JBS, the world’s biggest meat processor, has paid an $11m (£7.8m) ransom after a cyber attack shut down operations, including abattoirs in the US, Australia and Canada.
While most of its operations have been restored, the Brazilian-headquartered company said it hoped the payment would head off any further complications including data theft.
JBS, which supplies more than a fifth of all beef in the US, reportedly made the payment in bitcoin.
“This was a very difficult decision to make for our company and for me personally,” said JBS’s chief executive, Andre Nogueira. “However, we felt this decision had to be made to prevent any potential risk for our customers.”
The meat producer was forced to stop all cattle slaughtering at its US plants for a day last week, in a move that threatened to disrupt food supply chains and lead to further food price inflation in the US, where labour shortages, high demand, and Covid-related disruptions are taking their toll.
The hack also disrupted the company’s operations in other countries, including Australia, although less severely.
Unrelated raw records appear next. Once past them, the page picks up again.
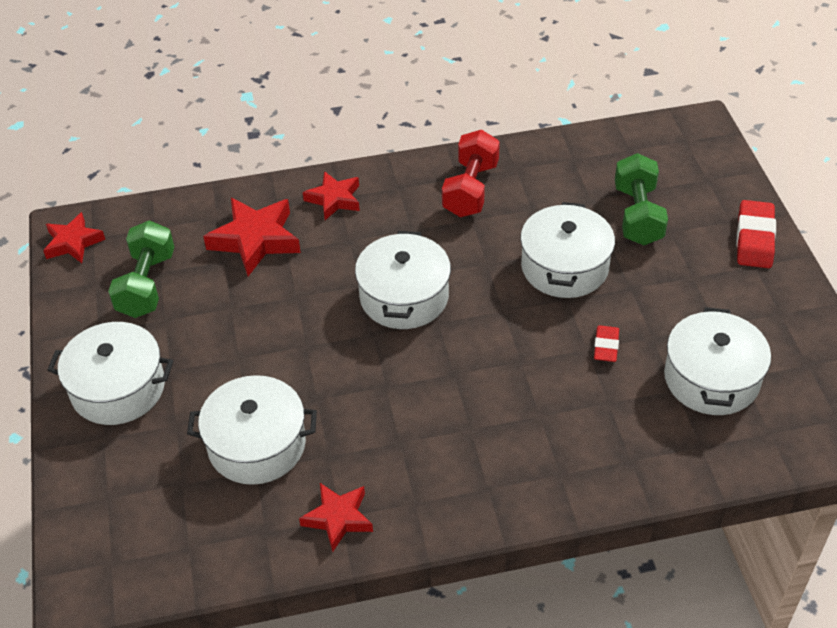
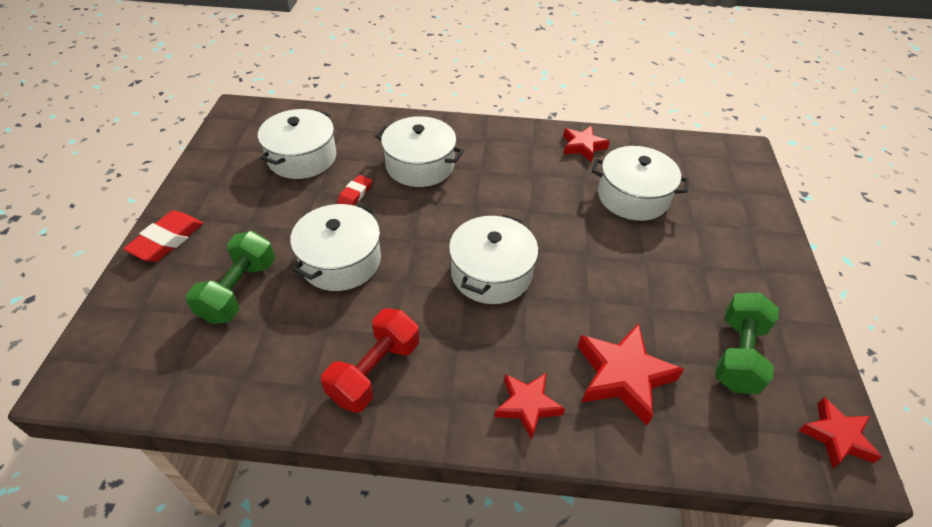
camera: 165 degrees left, 0 degrees up
white pot [48,322,173,425] -> white pot moved to [375,116,464,187]

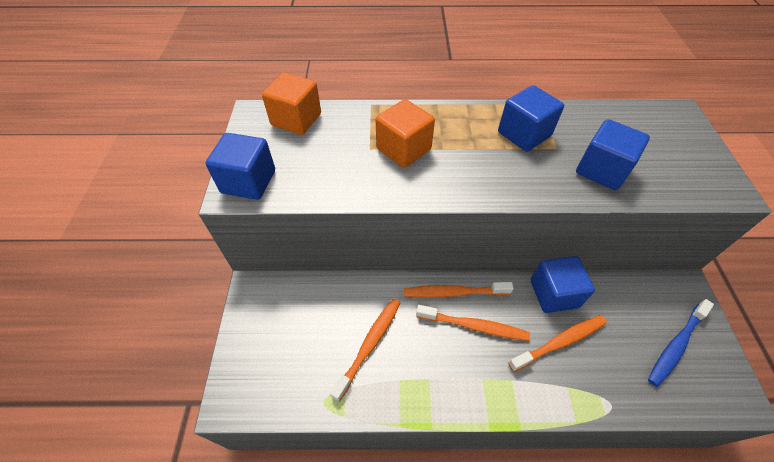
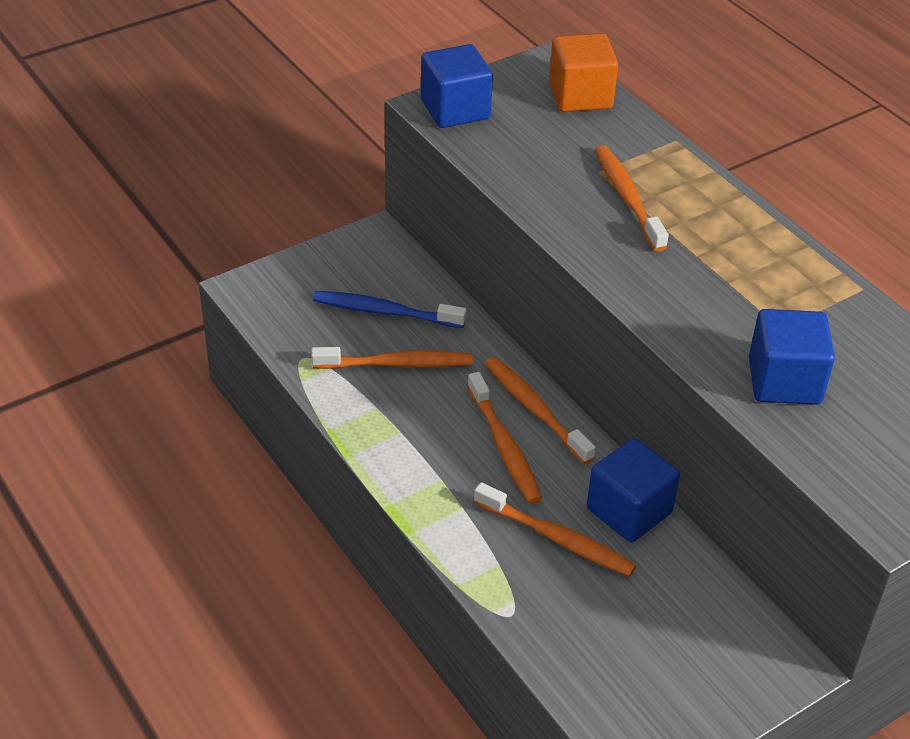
camera: 55 degrees right, 10 degrees down
orange cube [376,99,435,168] -> orange toothbrush [595,145,669,252]
blue cube [498,85,564,152] -> none
blue toothbrush [648,299,714,387] -> blue toothbrush moved to [313,291,467,328]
JBS, which spends more than $200m (£141m) on IT and employs more than 850 tech specialists, said the FBI described the cybercriminal group that carried out the attack as “one of the most specialised and sophisticated” in the world. White House officials said last week the criminal organisation responsible was probably based in Russia.
The ransomware attack against the meat producer is the latest to temporarily devastate operations at a US company. Last month, an attack on Colonial Pipeline, the country’s largest fuel pipeline, crippled fuel deliveries in south-east US for several days.
Colonial Pipeline also paid a ransom of $4.4m, but a specialised ransomeware taskforce created by the Biden administration has since recovered most of the cryptocurrency payment.
JBS said a third-party investigation is ongoing, but a preliminary investigation confirmed that none of its company, customer or employee data was compromised as part of the attack.